Directions:
Please restate the lines shown below exactly, every one of them.

--------------------------------

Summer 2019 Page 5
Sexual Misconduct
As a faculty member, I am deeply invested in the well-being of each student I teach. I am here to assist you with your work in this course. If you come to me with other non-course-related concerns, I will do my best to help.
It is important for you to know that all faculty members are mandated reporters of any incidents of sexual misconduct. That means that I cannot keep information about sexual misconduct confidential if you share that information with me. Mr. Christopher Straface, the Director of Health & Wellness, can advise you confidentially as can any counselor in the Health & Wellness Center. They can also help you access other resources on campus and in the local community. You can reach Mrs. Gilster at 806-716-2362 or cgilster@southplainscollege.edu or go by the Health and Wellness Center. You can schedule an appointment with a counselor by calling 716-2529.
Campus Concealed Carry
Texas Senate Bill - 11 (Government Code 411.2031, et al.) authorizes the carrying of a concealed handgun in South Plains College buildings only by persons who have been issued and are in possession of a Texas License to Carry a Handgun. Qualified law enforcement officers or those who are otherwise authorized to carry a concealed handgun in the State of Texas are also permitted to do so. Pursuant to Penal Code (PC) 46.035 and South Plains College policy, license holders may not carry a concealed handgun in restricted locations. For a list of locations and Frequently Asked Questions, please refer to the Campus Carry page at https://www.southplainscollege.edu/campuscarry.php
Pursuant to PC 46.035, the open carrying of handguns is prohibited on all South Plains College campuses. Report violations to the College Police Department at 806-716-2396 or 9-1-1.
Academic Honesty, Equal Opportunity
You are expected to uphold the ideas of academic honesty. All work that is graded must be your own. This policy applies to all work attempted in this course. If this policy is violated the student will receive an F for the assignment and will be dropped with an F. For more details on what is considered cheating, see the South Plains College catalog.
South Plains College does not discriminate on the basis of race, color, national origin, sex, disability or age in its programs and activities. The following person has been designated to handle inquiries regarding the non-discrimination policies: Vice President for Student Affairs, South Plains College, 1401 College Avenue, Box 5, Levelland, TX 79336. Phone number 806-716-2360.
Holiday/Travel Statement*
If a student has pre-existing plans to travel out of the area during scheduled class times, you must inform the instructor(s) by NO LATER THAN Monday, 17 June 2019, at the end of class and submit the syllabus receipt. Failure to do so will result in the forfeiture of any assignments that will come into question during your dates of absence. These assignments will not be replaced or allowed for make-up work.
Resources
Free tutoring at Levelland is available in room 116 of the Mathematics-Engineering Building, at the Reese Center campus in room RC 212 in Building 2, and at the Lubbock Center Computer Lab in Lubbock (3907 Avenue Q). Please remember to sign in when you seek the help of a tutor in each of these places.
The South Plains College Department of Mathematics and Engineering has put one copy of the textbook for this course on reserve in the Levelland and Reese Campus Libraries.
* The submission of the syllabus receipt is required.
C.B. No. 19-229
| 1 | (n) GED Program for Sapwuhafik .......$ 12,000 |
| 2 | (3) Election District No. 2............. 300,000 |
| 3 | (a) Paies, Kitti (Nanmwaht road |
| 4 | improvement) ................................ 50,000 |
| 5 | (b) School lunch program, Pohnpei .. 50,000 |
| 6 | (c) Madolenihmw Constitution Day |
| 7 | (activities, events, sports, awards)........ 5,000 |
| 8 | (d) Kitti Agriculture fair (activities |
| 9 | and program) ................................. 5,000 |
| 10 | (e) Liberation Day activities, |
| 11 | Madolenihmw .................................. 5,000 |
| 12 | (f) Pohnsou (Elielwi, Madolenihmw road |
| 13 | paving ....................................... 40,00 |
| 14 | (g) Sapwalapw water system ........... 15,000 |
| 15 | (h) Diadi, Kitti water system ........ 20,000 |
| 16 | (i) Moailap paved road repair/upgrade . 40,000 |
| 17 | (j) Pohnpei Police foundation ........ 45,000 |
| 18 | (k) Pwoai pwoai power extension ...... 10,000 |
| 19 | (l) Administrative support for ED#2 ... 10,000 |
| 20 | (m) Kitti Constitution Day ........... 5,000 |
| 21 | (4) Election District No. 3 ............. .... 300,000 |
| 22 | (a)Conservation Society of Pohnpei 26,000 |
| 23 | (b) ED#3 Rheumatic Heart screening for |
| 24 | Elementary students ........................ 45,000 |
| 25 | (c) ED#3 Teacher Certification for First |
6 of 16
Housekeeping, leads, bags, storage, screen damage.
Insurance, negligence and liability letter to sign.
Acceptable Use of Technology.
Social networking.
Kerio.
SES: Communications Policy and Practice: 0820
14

--------------------------------

Solution below:
Summer 2019 Page 5
Sexual Misconduct
As a faculty member, I am deeply invested in the well-being of each student I teach. I am here to assist you with your work in this course. If you come to me with other non-course-related concerns, I will do my best to help.
It is important for you to know that all faculty members are mandated reporters of any incidents of sexual misconduct. That means that I cannot keep information about sexual misconduct confidential if you share that information with me. Mr. Christopher Straface, the Director of Health & Wellness, can advise you confidentially as can any counselor in the Health & Wellness Center. They can also help you access other resources on campus and in the local community. You can reach Mrs. Gilster at 806-716-2362 or cgilster@southplainscollege.edu or go by the Health and Wellness Center. You can schedule an appointment with a counselor by calling 716-2529.
Campus Concealed Carry
Texas Senate Bill - 11 (Government Code 411.2031, et al.) authorizes the carrying of a concealed handgun in South Plains College buildings only by persons who have been issued and are in possession of a Texas License to Carry a Handgun. Qualified law enforcement officers or those who are otherwise authorized to carry a concealed handgun in the State of Texas are also permitted to do so. Pursuant to Penal Code (PC) 46.035 and South Plains College policy, license holders may not carry a concealed handgun in restricted locations. For a list of locations and Frequently Asked Questions, please refer to the Campus Carry page at https://www.southplainscollege.edu/campuscarry.php
Pursuant to PC 46.035, the open carrying of handguns is prohibited on all South Plains College campuses. Report violations to the College Police Department at 806-716-2396 or 9-1-1.
Academic Honesty, Equal Opportunity
You are expected to uphold the ideas of academic honesty. All work that is graded must be your own. This policy applies to all work attempted in this course. If this policy is violated the student will receive an F for the assignment and will be dropped with an F. For more details on what is considered cheating, see the South Plains College catalog.
South Plains College does not discriminate on the basis of race, color, national origin, sex, disability or age in its programs and activities. The following person has been designated to handle inquiries regarding the non-discrimination policies: Vice President for Student Affairs, South Plains College, 1401 College Avenue, Box 5, Levelland, TX 79336. Phone number 806-716-2360.
Holiday/Travel Statement*
If a student has pre-existing plans to travel out of the area during scheduled class times, you must inform the instructor(s) by NO LATER THAN Monday, 17 June 2019, at the end of class and submit the syllabus receipt. Failure to do so will result in the forfeiture of any assignments that will come into question during your dates of absence. These assignments will not be replaced or allowed for make-up work.
Resources
Free tutoring at Levelland is available in room 116 of the Mathematics-Engineering Building, at the Reese Center campus in room RC 212 in Building 2, and at the Lubbock Center Computer Lab in Lubbock (3907 Avenue Q). Please remember to sign in when you seek the help of a tutor in each of these places.
The South Plains College Department of Mathematics and Engineering has put one copy of the textbook for this course on reserve in the Levelland and Reese Campus Libraries.
* The submission of the syllabus receipt is required.
C.B. No. 19-229
| 1 | (n) GED Program for Sapwuhafik .......$ 12,000 |
| 2 | (3) Election District No. 2............. 300,000 |
| 3 | (a) Paies, Kitti (Nanmwaht road |
| 4 | improvement) ................................ 50,000 |
| 5 | (b) School lunch program, Pohnpei .. 50,000 |
| 6 | (c) Madolenihmw Constitution Day |
| 7 | (activities, events, sports, awards)........ 5,000 |
| 8 | (d) Kitti Agriculture fair (activities |
| 9 | and program) ................................. 5,000 |
| 10 | (e) Liberation Day activities, |
| 11 | Madolenihmw .................................. 5,000 |
| 12 | (f) Pohnsou (Elielwi, Madolenihmw road |
| 13 | paving ....................................... 40,00 |
| 14 | (g) Sapwalapw water system ........... 15,000 |
| 15 | (h) Diadi, Kitti water system ........ 20,000 |
| 16 | (i) Moailap paved road repair/upgrade . 40,000 |
| 17 | (j) Pohnpei Police foundation ........ 45,000 |
| 18 | (k) Pwoai pwoai power extension ...... 10,000 |
| 19 | (l) Administrative support for ED#2 ... 10,000 |
| 20 | (m) Kitti Constitution Day ........... 5,000 |
| 21 | (4) Election District No. 3 ............. .... 300,000 |
| 22 | (a)Conservation Society of Pohnpei 26,000 |
| 23 | (b) ED#3 Rheumatic Heart screening for |
| 24 | Elementary students ........................ 45,000 |
| 25 | (c) ED#3 Teacher Certification for First |
6 of 16
Housekeeping, leads, bags, storage, screen damage.
Insurance, negligence and liability letter to sign.
Acceptable Use of Technology.
Social networking.
Kerio.
SES: Communications Policy and Practice: 0820
14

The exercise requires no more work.